■ RECORDS SHOWN ■
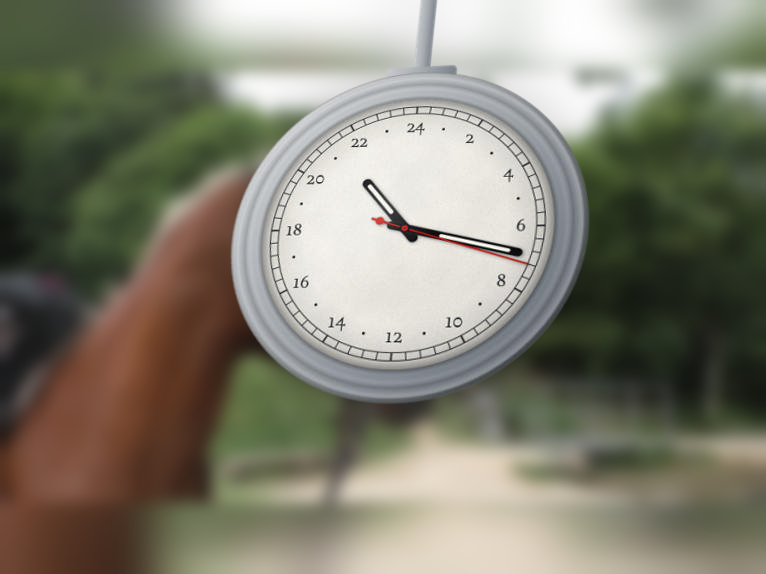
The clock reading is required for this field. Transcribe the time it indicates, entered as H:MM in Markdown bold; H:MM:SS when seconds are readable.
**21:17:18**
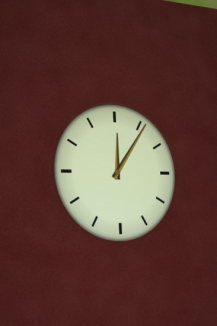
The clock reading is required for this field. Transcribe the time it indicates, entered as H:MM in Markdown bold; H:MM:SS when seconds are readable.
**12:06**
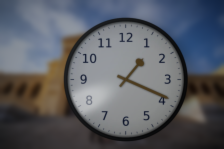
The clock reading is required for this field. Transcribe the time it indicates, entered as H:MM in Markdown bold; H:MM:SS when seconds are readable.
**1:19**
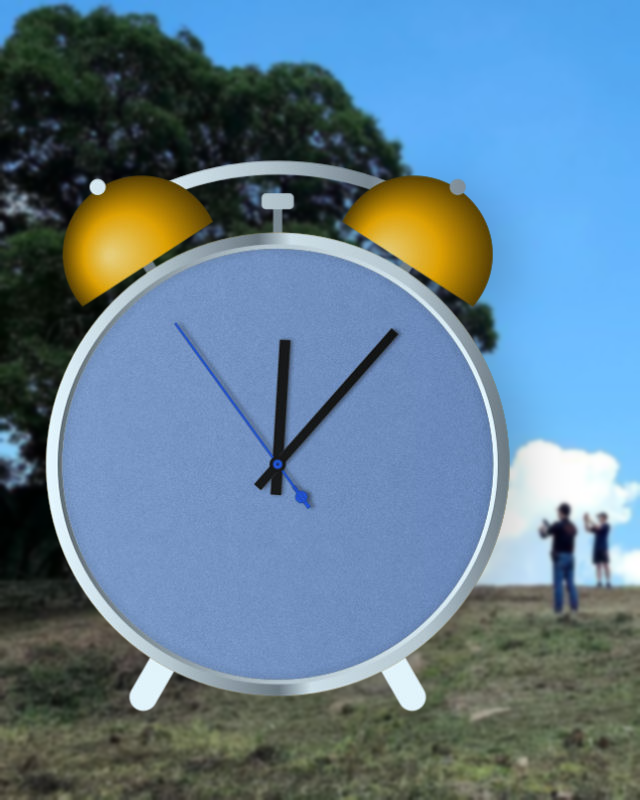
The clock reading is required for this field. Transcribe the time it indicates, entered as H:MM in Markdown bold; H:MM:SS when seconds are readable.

■ TASK DESCRIPTION ■
Write out every line above word for word, leaving out the pictures.

■ ANSWER IN FULL ■
The clock reading is required for this field. Transcribe the time it indicates, entered as H:MM in Markdown bold; H:MM:SS when seconds are readable.
**21:17:18**
The clock reading is required for this field. Transcribe the time it indicates, entered as H:MM in Markdown bold; H:MM:SS when seconds are readable.
**12:06**
The clock reading is required for this field. Transcribe the time it indicates, entered as H:MM in Markdown bold; H:MM:SS when seconds are readable.
**1:19**
The clock reading is required for this field. Transcribe the time it indicates, entered as H:MM in Markdown bold; H:MM:SS when seconds are readable.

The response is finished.